(Beginning of Text under study)

One thing to understand is that detonation is not necessarily destructive. Many engines run under light levels of detonation, even moderate levels. Some engines can sustain very long periods of heavy detonation without incurring any damage. If you've driven a car that has a lot of spark advance on the freeway, you'll hear it pinging. It can run that way for thousands and thousands of miles. Detonation is not necessarily destructive. It's not an optimum situation but it is not a guaranteed instant failure. The higher the specific output (HP/in3) of the engine, the greater the sensitivity to detonation. An engine that is making 0.5 HP/in3 or less can sustain moderate levels of detonation without any damage; but an engine that is making 1.5 HP/in3, if it detonates, it will probably be damaged fairly quickly, here I mean within minutes.

Detonation causes three types of failure:

1. Mechanical damage (broken ring lands)

(End of Text under study)

**Exercise details:** Condense the paragraph of the engine detonation text that begins "One thing to understand" into a short bulleted list that keeps its main facts.

(Beginning of Entries provided)

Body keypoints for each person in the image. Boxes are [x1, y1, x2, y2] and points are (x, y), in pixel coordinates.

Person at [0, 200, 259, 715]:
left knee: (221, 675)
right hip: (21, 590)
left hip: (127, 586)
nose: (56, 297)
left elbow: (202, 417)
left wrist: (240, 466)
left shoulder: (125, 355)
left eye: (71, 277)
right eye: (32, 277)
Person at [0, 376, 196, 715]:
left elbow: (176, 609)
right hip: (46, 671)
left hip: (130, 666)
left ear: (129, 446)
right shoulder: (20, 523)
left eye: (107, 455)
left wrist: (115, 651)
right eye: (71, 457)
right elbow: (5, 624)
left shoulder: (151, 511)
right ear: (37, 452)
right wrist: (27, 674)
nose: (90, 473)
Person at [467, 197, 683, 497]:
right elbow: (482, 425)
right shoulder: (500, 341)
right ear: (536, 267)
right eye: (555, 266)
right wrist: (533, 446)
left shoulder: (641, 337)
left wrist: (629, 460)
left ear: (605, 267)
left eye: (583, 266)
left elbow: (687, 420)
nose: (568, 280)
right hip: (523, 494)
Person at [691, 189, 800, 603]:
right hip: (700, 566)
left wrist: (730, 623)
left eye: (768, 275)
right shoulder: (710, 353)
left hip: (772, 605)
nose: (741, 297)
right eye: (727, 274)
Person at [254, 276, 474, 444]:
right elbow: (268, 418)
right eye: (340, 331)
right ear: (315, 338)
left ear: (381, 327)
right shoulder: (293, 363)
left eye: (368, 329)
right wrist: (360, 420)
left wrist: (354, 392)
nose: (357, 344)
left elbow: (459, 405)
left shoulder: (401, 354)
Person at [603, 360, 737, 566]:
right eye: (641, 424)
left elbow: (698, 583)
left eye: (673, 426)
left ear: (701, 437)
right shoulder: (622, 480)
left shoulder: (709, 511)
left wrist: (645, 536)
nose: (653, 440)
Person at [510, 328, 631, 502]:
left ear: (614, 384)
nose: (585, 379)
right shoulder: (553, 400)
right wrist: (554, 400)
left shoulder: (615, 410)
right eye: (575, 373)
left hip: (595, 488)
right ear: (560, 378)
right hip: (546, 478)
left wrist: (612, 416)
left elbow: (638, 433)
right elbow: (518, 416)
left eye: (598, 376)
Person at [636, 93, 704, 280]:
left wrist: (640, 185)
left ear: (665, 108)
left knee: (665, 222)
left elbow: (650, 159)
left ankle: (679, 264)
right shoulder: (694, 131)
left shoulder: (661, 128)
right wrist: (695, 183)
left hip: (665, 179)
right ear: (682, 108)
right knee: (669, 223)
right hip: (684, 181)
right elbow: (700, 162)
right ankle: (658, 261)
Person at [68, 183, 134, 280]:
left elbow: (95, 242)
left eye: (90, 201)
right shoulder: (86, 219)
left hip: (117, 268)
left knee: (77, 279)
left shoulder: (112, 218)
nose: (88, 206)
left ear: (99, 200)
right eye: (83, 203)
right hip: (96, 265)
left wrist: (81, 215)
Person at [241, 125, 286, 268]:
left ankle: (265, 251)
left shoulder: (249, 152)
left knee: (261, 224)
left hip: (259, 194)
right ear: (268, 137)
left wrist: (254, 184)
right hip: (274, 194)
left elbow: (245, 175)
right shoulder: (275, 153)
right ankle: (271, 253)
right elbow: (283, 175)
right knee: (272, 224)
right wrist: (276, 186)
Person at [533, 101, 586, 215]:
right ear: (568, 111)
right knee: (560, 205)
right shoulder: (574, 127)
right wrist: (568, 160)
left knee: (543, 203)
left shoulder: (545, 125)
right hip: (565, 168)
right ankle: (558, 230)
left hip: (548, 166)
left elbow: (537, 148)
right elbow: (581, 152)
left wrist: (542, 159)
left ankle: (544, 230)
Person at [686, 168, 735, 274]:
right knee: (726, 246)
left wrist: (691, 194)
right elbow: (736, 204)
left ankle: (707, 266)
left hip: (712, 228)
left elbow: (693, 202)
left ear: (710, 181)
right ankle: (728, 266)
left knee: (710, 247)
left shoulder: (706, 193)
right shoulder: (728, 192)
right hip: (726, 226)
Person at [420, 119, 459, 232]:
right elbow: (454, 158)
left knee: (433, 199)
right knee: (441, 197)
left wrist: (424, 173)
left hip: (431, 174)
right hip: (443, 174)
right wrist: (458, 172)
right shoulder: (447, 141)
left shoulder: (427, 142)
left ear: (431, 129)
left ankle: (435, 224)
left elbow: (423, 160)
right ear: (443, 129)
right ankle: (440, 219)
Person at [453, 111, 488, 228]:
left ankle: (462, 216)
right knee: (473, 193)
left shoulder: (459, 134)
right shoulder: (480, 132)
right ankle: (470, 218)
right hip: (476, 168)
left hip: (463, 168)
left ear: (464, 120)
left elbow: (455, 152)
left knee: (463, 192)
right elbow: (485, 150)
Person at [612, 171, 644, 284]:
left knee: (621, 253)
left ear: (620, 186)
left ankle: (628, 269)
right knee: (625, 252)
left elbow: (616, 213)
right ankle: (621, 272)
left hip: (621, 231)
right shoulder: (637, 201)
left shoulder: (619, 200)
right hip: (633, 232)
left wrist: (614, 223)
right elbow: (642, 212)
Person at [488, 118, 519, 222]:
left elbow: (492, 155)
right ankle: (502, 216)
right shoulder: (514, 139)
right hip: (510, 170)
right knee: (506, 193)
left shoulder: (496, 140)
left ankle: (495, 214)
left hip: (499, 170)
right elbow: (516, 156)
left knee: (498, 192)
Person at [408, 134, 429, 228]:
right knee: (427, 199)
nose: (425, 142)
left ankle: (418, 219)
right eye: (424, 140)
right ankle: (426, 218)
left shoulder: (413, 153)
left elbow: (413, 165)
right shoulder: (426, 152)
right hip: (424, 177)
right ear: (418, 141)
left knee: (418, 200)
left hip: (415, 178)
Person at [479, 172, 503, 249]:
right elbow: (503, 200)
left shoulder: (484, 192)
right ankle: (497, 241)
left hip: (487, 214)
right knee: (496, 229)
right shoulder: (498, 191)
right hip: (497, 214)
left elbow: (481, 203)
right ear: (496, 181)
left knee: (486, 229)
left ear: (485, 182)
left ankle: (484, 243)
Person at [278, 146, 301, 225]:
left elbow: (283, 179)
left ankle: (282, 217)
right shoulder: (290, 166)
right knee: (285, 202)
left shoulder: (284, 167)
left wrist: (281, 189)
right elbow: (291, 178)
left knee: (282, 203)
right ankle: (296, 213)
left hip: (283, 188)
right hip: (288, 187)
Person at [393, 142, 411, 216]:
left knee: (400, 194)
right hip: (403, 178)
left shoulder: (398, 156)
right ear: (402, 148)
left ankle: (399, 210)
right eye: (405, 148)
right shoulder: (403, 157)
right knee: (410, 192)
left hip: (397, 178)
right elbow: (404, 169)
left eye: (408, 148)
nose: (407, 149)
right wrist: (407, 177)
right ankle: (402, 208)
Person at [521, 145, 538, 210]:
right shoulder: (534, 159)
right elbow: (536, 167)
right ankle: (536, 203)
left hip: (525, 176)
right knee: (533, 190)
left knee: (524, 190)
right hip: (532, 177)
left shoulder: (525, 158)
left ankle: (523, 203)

(End of Entries provided)

**Response to this task:**
- Detonation is not necessarily destructive, and many engines run with light or even moderate levels of it.
- Some engines can sustain very long periods of heavy detonation without damage.
- A car with a lot of spark advance will ping on the freeway and can run that way for thousands of miles.
- Detonation is not an optimum situation, but it does not guarantee instant failure.
- The higher an engine's specific output (HP/in3), the more sensitive it is to detonation.
- An engine making 0.5 HP/in3 or less can sustain moderate detonation without damage. An engine making 1.5 HP/in3 will probably be damaged within minutes if it detonates.